Quotation from: Manners, Custom and Dress During the Middle Ages and During the Renaissance Period

Written by: Paul Lacroix


Ancient authors call the subjects of Hassan, _Haschichini, Heississini,
Assissini, Assassini_, various forms of the same expression, which, in
fact, has passed into French with a signification which recalls the
sanguinary exploits of the Ishmaelians. In seeking for the etymology of
this name, one must suppose that Haschichini is the Latin transformation
of the Arabic word Hachychy, the name of the sect of which we are
speaking, because the ecstacies during which they believed themselves
removed to paradise were produced by means of _haschisch_ or _haschischa_.
We know that this inebriating preparation, extracted from hemp, really
produces the most strange and delicious hallucinations on those who use
it. All travellers who have visited the East agree in saying that its
effects are very superior to those of opium.

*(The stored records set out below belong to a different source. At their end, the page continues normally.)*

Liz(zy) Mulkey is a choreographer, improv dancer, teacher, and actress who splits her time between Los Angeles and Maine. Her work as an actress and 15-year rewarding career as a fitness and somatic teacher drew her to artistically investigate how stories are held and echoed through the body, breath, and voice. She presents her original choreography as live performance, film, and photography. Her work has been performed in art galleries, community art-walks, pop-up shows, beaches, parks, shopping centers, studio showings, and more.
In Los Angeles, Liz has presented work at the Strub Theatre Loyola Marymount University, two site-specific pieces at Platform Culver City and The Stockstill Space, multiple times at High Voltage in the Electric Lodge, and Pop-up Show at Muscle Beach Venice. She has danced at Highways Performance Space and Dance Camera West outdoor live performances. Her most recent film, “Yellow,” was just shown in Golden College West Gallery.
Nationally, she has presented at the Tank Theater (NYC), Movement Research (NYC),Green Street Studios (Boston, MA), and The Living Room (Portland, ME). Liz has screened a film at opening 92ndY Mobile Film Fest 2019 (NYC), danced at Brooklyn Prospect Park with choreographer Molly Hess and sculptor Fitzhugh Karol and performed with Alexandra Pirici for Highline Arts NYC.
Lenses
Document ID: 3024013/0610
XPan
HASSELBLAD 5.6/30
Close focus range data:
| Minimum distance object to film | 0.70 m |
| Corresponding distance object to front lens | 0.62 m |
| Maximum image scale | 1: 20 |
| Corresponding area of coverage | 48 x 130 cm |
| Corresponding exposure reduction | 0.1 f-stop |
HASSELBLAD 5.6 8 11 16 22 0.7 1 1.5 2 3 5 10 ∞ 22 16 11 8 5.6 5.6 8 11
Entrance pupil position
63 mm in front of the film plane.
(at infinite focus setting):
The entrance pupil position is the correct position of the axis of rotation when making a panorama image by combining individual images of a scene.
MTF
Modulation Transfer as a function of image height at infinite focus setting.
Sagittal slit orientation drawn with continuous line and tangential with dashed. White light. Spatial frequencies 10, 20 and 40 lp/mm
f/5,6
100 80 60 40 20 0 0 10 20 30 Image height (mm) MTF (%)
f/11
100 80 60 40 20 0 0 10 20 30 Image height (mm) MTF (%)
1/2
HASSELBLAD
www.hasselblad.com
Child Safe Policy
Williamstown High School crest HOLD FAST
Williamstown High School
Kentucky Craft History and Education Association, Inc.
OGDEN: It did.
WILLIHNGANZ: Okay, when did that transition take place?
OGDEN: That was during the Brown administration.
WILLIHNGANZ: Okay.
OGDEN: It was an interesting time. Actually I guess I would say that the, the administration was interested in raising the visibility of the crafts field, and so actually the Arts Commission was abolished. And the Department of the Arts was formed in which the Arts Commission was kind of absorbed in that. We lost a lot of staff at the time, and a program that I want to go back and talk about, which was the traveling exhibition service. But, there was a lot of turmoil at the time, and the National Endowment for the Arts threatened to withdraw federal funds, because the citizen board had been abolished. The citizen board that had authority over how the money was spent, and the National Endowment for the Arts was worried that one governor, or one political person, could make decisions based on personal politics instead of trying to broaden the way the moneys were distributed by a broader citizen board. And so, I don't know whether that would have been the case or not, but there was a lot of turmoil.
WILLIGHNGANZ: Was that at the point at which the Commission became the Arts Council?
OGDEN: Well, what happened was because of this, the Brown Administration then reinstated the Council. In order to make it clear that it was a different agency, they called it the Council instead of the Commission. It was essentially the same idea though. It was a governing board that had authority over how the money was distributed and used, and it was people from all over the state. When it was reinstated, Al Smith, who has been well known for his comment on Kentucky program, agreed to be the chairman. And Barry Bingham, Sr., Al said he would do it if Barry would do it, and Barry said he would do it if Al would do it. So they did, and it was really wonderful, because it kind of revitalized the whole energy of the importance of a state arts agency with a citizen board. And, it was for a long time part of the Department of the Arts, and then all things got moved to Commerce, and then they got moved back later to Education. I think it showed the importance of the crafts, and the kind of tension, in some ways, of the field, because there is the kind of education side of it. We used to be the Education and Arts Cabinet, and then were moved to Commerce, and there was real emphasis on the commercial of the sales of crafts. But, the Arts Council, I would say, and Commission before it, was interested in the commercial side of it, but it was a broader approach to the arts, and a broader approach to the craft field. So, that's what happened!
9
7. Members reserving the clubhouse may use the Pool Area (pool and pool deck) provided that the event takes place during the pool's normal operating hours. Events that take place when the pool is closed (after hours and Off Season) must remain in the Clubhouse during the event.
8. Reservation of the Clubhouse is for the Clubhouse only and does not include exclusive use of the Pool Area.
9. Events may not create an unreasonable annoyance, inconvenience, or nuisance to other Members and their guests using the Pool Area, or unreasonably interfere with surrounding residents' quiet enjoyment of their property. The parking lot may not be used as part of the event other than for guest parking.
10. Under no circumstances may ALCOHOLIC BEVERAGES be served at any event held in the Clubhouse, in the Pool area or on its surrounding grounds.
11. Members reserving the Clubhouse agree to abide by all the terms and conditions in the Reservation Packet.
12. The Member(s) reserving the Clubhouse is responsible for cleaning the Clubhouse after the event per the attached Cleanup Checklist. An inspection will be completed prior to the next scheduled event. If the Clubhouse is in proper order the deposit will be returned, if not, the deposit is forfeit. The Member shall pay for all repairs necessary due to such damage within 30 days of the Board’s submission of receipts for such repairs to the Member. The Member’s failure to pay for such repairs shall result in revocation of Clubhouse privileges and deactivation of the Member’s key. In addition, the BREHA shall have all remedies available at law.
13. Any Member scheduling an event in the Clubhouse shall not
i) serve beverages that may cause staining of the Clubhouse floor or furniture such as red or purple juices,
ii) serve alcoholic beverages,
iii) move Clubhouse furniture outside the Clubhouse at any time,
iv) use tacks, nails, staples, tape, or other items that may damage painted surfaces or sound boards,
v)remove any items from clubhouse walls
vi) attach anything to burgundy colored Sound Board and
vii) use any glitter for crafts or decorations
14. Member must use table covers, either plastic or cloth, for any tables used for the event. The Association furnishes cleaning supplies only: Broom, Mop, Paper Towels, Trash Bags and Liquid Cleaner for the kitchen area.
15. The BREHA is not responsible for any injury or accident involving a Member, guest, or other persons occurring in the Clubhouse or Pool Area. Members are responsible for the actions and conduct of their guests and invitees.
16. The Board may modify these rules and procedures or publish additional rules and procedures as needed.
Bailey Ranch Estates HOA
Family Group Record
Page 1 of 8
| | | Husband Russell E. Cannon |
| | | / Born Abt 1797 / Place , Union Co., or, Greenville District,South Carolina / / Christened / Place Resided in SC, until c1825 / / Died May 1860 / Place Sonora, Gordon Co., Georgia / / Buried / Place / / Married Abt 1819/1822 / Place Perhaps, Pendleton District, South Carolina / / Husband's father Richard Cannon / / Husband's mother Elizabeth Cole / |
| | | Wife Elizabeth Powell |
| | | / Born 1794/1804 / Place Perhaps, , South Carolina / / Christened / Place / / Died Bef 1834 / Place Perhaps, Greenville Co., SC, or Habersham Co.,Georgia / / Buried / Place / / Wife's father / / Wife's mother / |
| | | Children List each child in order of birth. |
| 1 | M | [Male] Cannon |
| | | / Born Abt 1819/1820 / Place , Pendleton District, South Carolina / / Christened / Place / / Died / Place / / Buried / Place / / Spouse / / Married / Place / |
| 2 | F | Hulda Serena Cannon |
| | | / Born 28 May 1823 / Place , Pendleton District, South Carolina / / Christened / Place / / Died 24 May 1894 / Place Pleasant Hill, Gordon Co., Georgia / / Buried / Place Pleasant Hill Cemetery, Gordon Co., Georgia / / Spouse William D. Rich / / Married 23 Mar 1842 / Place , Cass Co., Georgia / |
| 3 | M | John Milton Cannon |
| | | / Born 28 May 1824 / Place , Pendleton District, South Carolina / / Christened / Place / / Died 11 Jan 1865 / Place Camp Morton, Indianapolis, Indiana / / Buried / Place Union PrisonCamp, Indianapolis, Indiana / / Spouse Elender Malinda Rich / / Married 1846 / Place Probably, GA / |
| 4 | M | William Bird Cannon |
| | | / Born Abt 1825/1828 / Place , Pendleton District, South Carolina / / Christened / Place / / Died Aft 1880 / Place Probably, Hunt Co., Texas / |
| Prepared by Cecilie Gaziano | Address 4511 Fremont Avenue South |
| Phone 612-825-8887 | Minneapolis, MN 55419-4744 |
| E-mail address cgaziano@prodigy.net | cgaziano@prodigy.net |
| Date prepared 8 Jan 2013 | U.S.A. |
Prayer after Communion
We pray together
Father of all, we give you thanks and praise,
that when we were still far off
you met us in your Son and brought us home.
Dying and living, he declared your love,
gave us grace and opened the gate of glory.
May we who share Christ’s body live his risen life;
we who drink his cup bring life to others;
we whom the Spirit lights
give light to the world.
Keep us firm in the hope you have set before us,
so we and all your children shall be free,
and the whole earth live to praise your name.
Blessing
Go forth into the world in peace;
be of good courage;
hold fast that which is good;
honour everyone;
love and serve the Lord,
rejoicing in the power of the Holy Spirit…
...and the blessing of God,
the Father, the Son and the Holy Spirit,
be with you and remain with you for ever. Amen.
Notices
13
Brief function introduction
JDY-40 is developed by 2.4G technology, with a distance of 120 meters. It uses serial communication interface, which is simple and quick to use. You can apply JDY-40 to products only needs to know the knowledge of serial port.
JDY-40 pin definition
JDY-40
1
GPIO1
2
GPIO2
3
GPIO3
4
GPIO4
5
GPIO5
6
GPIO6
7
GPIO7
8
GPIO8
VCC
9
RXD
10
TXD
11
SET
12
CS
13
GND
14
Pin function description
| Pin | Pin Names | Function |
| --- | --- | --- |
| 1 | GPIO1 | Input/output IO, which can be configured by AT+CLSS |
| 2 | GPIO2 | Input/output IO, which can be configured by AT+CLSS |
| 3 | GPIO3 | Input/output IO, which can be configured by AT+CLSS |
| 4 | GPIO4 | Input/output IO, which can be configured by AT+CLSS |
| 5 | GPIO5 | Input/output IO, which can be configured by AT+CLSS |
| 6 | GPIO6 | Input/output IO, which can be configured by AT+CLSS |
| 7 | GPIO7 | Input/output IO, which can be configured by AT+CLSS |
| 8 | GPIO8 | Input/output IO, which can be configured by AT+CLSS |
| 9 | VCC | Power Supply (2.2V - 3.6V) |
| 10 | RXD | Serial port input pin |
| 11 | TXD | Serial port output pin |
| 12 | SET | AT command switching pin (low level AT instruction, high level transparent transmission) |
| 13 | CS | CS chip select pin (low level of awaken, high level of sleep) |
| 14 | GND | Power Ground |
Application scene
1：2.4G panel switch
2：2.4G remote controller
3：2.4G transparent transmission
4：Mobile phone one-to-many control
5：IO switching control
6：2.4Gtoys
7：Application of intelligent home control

We evidently must attribute
to some ecstatic vision the supposed existence of the enchanted gardens,
which Marco Polo described from popular tales, and which, of course, never
existed but in the imagination of the young men, who were either mentally
excited after fasting and prayer, or intoxicated by the haschischa, and
consequently for a time lulled in dreams of celestial bliss which they
imagined awaited them under the guidance of Hassan and his descendants.